[Opening Data section]
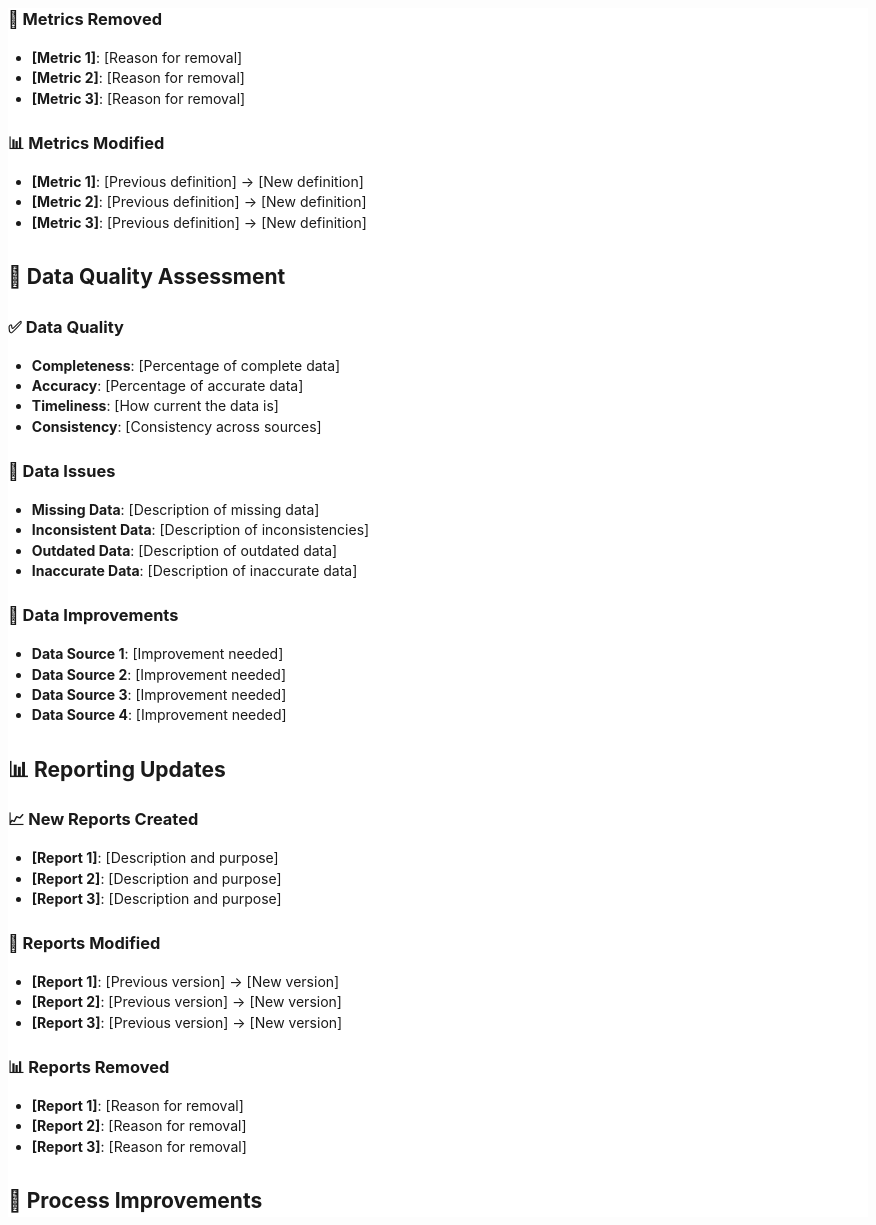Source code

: ### 🔄 Metrics Removed
- **[Metric 1]**: [Reason for removal]
- **[Metric 2]**: [Reason for removal]
- **[Metric 3]**: [Reason for removal]

### 📊 Metrics Modified
- **[Metric 1]**: [Previous definition] → [New definition]
- **[Metric 2]**: [Previous definition] → [New definition]
- **[Metric 3]**: [Previous definition] → [New definition]

## 📝 Data Quality Assessment

### ✅ Data Quality
- **Completeness**: [Percentage of complete data]
- **Accuracy**: [Percentage of accurate data]
- **Timeliness**: [How current the data is]
- **Consistency**: [Consistency across sources]

### 🚨 Data Issues
- **Missing Data**: [Description of missing data]
- **Inconsistent Data**: [Description of inconsistencies]
- **Outdated Data**: [Description of outdated data]
- **Inaccurate Data**: [Description of inaccurate data]

### 🔄 Data Improvements
- **Data Source 1**: [Improvement needed]
- **Data Source 2**: [Improvement needed]
- **Data Source 3**: [Improvement needed]
- **Data Source 4**: [Improvement needed]

## 📊 Reporting Updates

### 📈 New Reports Created
- **[Report 1]**: [Description and purpose]
- **[Report 2]**: [Description and purpose]
- **[Report 3]**: [Description and purpose]

### 🔄 Reports Modified
- **[Report 1]**: [Previous version] → [New version]
- **[Report 2]**: [Previous version] → [New version]
- **[Report 3]**: [Previous version] → [New version]

### 📊 Reports Removed
- **[Report 1]**: [Reason for removal]
- **[Report 2]**: [Reason for removal]
- **[Report 3]**: [Reason for removal]

## 📝 Process Improvements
[Closing Data section]
What needs to be done: Quote the entries above, from the line containing "### 📈 New Reports Created" through the last line, inclusive.

Answer space:
### 📈 New Reports Created
- **[Report 1]**: [Description and purpose]
- **[Report 2]**: [Description and purpose]
- **[Report 3]**: [Description and purpose]

### 🔄 Reports Modified
- **[Report 1]**: [Previous version] → [New version]
- **[Report 2]**: [Previous version] → [New version]
- **[Report 3]**: [Previous version] → [New version]

### 📊 Reports Removed
- **[Report 1]**: [Reason for removal]
- **[Report 2]**: [Reason for removal]
- **[Report 3]**: [Reason for removal]

## 📝 Process Improvements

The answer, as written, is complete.